I was put in mind of my neighbors last month, when the Vatican announced that it was effectively instituting a hostile takeover of the Leadership Council of Women Religious, a body that represents some 80 percent of American nuns. On April 18, Rome’s Congregation for the Doctrine of the Faith declared that it was placing the nuns’ group under the caretaker authority of Archbishop James Peter Sartain of Seattle, so that he could ensure a number of reforms were carried out. Specifically, the Vatican faulted the nuns for focusing too much on social injustice, and not enough on abortion and euthanasia; for evincing a “radical feminist” streak; and for their history of collective dissent against Rome and the American bishops, “the Church’s authentic teachers of faith and morals.”
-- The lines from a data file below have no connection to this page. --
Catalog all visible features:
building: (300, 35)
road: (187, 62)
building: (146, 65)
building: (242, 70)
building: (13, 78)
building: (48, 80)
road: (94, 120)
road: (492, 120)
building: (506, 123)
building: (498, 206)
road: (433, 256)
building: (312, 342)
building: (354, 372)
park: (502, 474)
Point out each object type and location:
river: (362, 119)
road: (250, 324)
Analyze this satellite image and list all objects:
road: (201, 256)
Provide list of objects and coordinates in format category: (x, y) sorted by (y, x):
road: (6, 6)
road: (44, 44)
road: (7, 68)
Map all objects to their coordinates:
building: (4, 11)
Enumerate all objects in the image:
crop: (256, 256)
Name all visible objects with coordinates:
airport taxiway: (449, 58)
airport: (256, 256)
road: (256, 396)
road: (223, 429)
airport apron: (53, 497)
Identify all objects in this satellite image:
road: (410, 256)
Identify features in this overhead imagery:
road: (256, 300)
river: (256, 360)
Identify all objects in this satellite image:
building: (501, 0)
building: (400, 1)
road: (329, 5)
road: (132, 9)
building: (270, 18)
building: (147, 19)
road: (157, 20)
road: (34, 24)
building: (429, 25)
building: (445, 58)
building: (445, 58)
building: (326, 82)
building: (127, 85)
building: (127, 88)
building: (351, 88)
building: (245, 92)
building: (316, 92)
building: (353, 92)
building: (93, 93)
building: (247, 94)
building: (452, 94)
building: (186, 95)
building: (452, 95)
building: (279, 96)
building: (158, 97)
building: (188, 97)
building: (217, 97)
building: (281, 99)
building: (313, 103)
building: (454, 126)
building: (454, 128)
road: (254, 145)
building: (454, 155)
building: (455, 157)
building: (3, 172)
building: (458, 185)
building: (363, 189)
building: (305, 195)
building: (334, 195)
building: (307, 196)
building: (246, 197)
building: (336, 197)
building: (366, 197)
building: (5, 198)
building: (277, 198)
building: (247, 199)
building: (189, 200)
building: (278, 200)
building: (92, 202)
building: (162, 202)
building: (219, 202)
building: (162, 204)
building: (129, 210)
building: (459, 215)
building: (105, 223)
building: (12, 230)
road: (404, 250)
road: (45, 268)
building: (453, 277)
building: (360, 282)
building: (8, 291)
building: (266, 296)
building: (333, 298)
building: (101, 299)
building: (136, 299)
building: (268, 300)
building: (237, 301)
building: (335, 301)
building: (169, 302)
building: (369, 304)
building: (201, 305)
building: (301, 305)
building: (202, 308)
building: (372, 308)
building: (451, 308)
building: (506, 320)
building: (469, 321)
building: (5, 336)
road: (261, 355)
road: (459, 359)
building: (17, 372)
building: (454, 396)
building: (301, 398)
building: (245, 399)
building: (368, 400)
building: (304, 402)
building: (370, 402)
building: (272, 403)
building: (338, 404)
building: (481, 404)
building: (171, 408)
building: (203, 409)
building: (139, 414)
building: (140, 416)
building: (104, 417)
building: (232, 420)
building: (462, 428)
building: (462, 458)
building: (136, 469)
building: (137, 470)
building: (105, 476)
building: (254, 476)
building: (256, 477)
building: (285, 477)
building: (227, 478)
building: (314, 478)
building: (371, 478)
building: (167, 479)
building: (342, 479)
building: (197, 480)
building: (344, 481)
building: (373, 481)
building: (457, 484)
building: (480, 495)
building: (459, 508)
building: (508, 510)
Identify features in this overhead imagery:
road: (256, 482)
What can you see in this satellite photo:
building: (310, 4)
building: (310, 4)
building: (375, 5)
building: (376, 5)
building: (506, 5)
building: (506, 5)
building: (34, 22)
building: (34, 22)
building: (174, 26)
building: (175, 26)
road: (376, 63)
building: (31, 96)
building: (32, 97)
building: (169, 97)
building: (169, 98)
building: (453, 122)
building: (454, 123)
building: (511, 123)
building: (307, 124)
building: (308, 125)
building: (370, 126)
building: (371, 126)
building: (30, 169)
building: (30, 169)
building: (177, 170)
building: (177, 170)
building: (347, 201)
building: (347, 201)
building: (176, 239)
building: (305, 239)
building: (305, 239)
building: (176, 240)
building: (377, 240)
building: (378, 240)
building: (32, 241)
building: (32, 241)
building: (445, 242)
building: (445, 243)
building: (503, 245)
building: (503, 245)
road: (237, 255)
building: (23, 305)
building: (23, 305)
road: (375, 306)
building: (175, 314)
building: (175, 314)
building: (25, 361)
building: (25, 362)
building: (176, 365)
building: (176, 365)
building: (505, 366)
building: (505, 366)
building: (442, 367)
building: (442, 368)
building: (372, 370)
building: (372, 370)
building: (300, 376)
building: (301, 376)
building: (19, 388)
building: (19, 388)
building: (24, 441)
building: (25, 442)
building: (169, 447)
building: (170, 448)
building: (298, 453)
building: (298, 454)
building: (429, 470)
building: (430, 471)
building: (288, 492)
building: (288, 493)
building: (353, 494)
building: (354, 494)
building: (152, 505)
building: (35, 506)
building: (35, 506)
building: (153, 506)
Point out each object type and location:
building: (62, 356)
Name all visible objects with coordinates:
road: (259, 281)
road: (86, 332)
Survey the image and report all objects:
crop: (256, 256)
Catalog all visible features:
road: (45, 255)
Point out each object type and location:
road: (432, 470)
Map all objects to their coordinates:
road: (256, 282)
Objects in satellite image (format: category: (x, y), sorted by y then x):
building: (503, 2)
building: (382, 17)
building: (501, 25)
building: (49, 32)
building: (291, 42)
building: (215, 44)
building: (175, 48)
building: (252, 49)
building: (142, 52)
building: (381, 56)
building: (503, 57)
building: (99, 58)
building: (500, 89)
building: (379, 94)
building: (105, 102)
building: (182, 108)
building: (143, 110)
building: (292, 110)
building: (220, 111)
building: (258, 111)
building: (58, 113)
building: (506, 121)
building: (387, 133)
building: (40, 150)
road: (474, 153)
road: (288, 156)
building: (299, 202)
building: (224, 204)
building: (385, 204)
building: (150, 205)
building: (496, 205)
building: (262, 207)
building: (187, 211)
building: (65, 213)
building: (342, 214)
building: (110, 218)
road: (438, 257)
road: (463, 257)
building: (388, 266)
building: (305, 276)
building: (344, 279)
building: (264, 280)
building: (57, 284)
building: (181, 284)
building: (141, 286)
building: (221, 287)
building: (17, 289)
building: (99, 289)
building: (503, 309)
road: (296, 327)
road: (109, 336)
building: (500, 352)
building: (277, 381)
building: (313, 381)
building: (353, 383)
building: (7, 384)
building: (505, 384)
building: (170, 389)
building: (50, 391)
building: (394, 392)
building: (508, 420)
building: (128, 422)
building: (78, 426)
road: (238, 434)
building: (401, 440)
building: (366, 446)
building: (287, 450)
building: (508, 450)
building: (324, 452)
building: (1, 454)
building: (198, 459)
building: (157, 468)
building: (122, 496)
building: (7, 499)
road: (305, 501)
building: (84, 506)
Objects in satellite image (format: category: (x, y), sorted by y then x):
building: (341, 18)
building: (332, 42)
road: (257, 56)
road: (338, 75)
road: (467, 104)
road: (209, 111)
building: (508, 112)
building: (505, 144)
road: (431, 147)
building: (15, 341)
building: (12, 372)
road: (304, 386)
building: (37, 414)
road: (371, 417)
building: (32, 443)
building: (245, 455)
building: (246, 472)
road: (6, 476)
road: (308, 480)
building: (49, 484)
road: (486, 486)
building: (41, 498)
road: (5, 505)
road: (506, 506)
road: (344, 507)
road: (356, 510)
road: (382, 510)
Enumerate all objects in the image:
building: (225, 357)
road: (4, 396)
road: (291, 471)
On this last point—the bit about dissent—the Vatican would seem to have a wealth of examples it could cite. Anyone who paid close attention to the debate over health care reform in 2010, for instance, knows that American nuns parted ways with the Catholic hierarchy rather starkly. Various sisters’ groups fought to pass the Affordable Care Act; the American bishops sought to strike it down.
But the Vatican’s document did not mention the fight over Obamacare. One act of dissent Rome did highlight, however, was the American nuns’ collective support of something far smaller—a tiny organization called New Ways Ministry. Rome, apparently, has it in for my neighbor.
NEW WAYS is an organization that advocates for gay and lesbian Catholics and their rights within the Church, including the right to marry. The group was founded in 1977 by a priest named Robert Nugent and a nun named Jeannine Gramick. Father Nugent is no longer part of the organization—having obeyed an order to silence himself on matters pertaining to homosexuality—but Sister Gramick is still preaching the somewhat renegade good word.